■ Brief
Go over the entries and report the lines where the word "container" occurs.
********
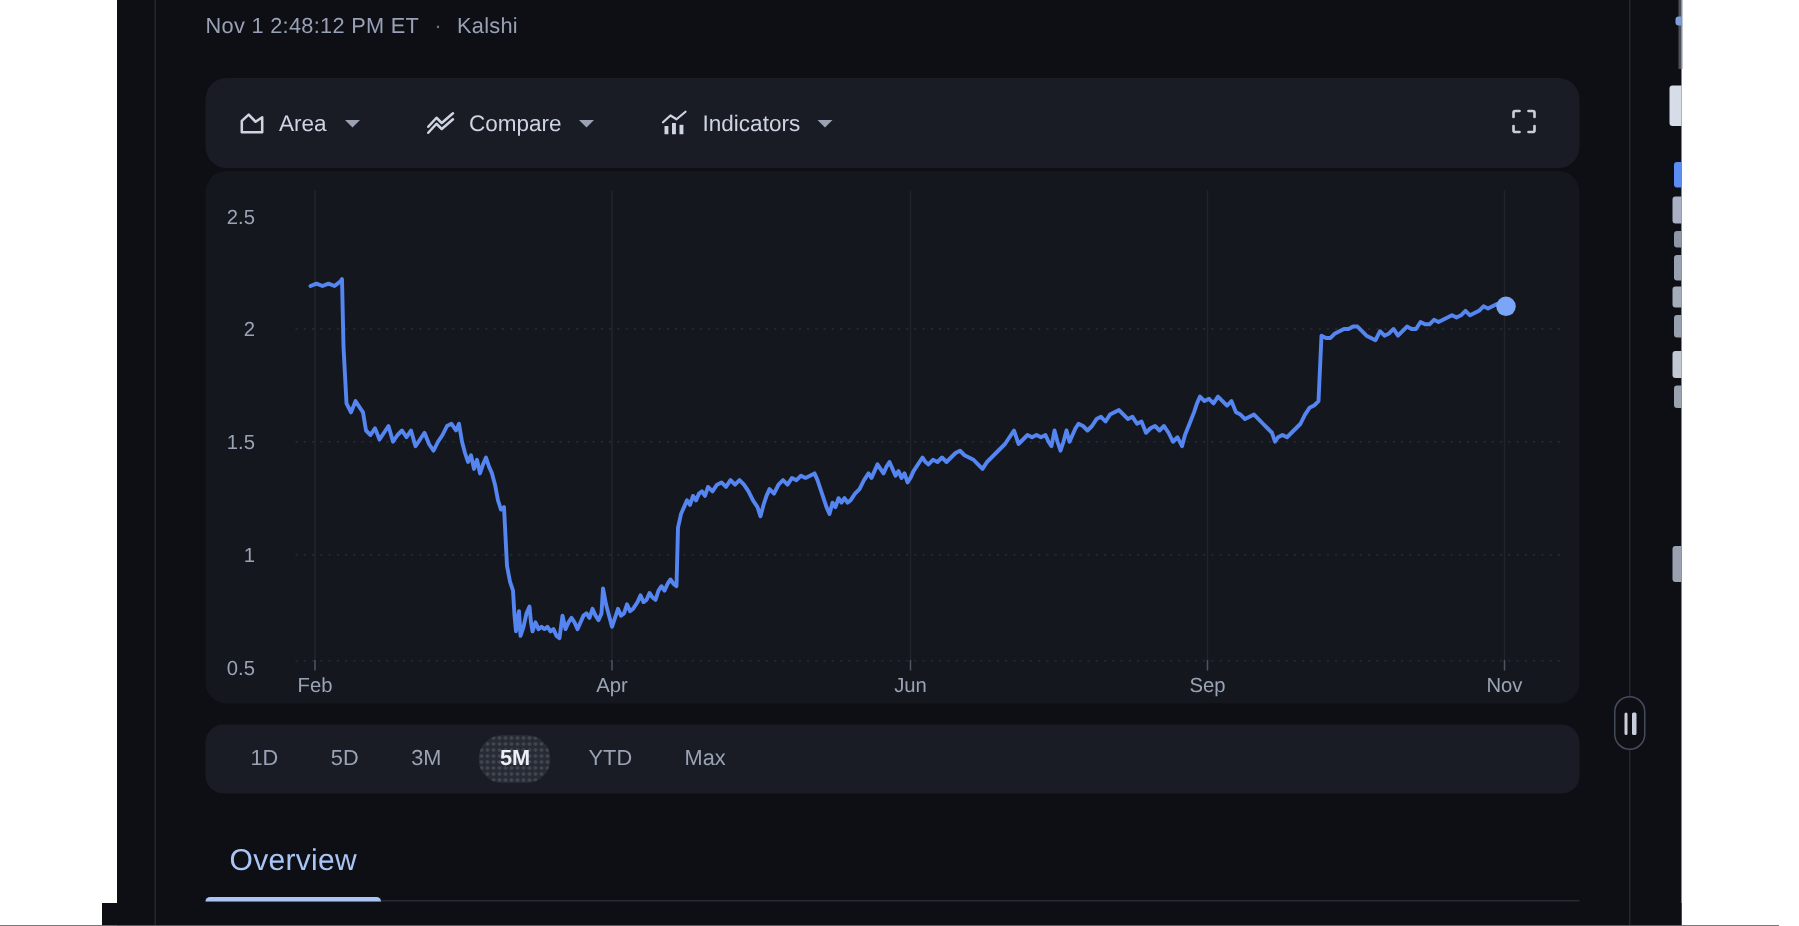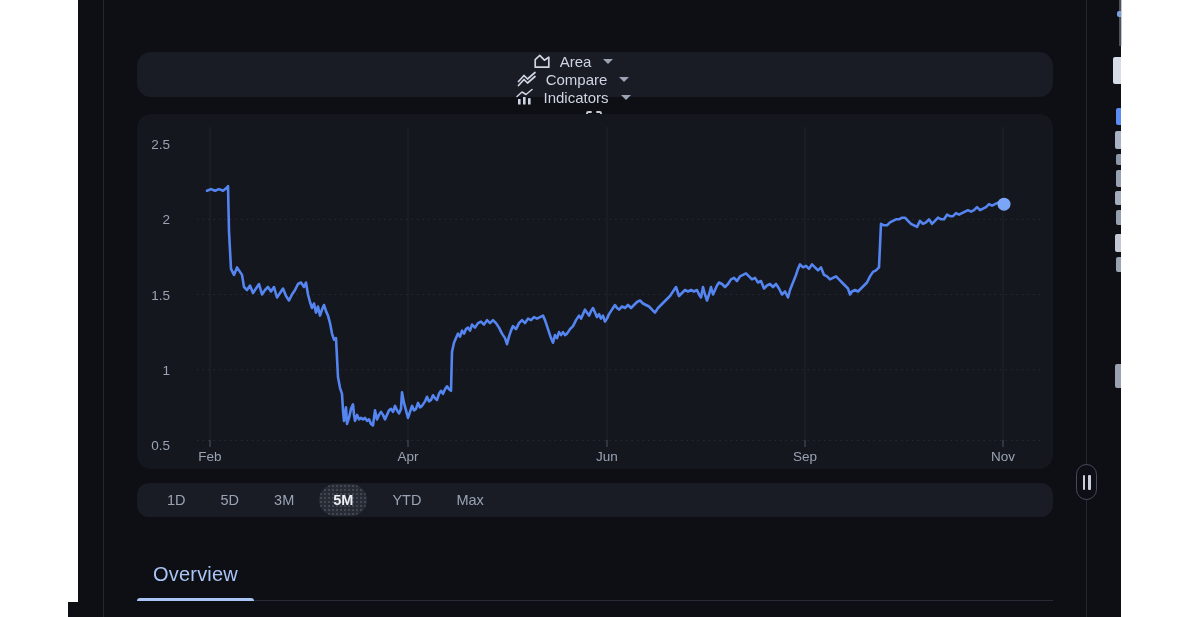--- a/index.html
+++ b/index.html
@@ -67,6 +67,11 @@
 
   <div class="content">
 
+    <div class="hdr">
+      <span>Nov 1 2:48:12 PM ET</span>
+      <span class="sep">·</span>
+      <span>Kalshi</span>
+    </div>
 
     <div class="toolbar">
       <button class="tb-btn">

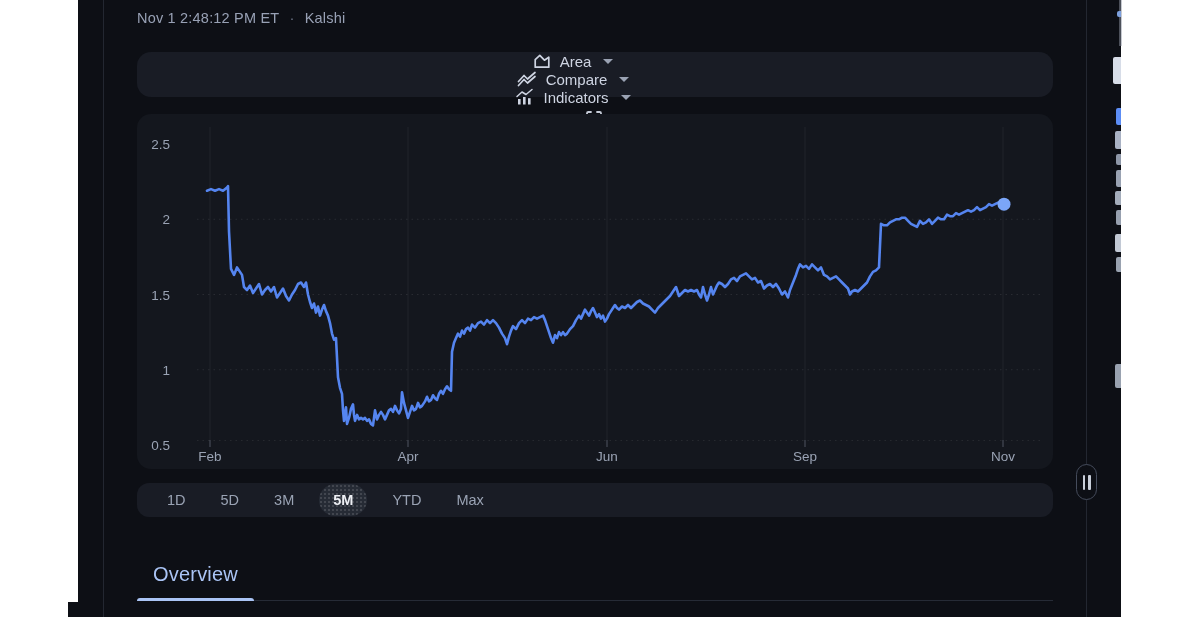--- a/index.html
+++ b/index.html
@@ -20,8 +20,8 @@
        font-size:14.5px;color:#98a1b5;letter-spacing:.2px;}
   .hdr .sep{color:#6b7285;font-size:15px;}
   
-  .toolbar{position:absolute;left:0;top:52px;width:916px;height:45px;background:var(--container);
-           border-radius:14px;display:flex;align-items:center;padding:0 22px;flex-direction:column;}
+  .toolbar{position:absolute;left:0;top:52px;width:916px;height:60px;background:var(--container);
+           border-radius:14px;display:flex;align-items:center;padding:0 22px;}
   .tb-btn{display:flex;align-items:center;gap:9px;background:none;border:none;cursor:pointer;
           color:var(--bright);font-size:15px;font-weight:500;font-family:inherit;margin-right:44px;}
   .tb-btn svg{display:block;}

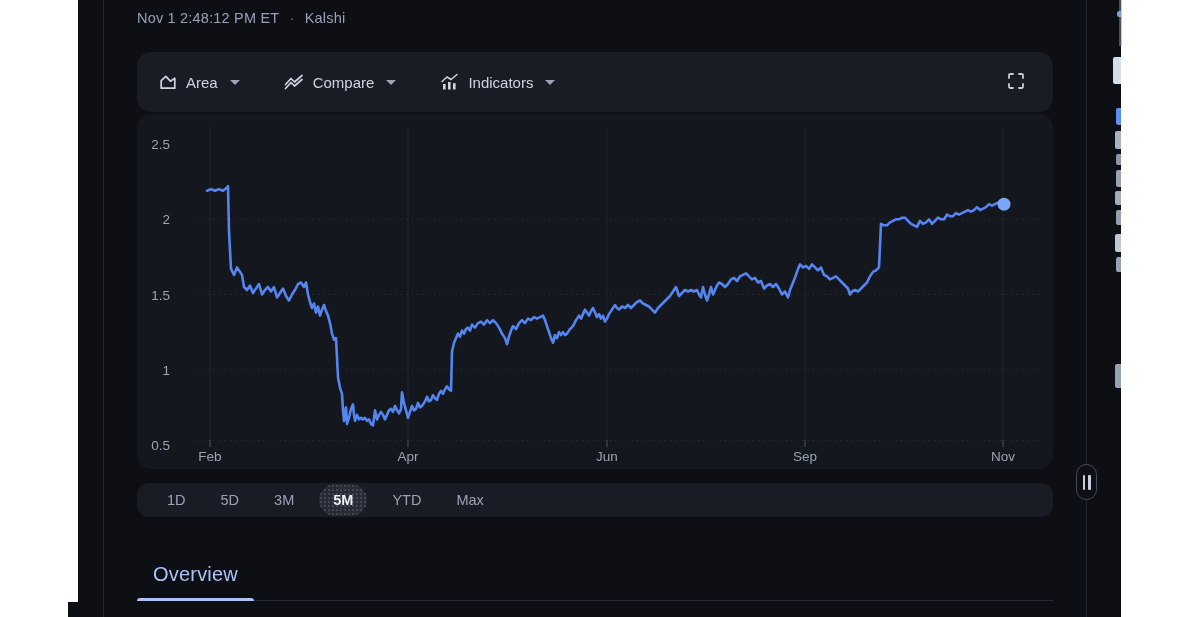--- a/index.html
+++ b/index.html
@@ -33,7 +33,7 @@
   .chart-box{position:absolute;left:0;top:114px;width:916px;height:355px;background:var(--chartbg);
              border-radius:14px;overflow:hidden;}
   
-  .rangebar{position:absolute;left:0;top:483px;width:916px;height:34px;background:var(--container);
+  .rangebar{position:absolute;left:0;top:483px;width:916px;height:46px;background:var(--container);
             border-radius:12px;display:flex;align-items:center;gap:15px;padding:0 20px;}
   .range-btn{background:none;border:none;cursor:pointer;color:var(--muted);font-size:14.5px;
              font-weight:500;font-family:inherit;padding:8px 10px;border-radius:17px;}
********
■ Solution for this task
-  .toolbar{position:absolute;left:0;top:52px;width:916px;height:45px;background:var(--container);
+  .toolbar{position:absolute;left:0;top:52px;width:916px;height:60px;background:var(--container);
-  .rangebar{position:absolute;left:0;top:483px;width:916px;height:34px;background:var(--container);
+  .rangebar{position:absolute;left:0;top:483px;width:916px;height:46px;background:var(--container);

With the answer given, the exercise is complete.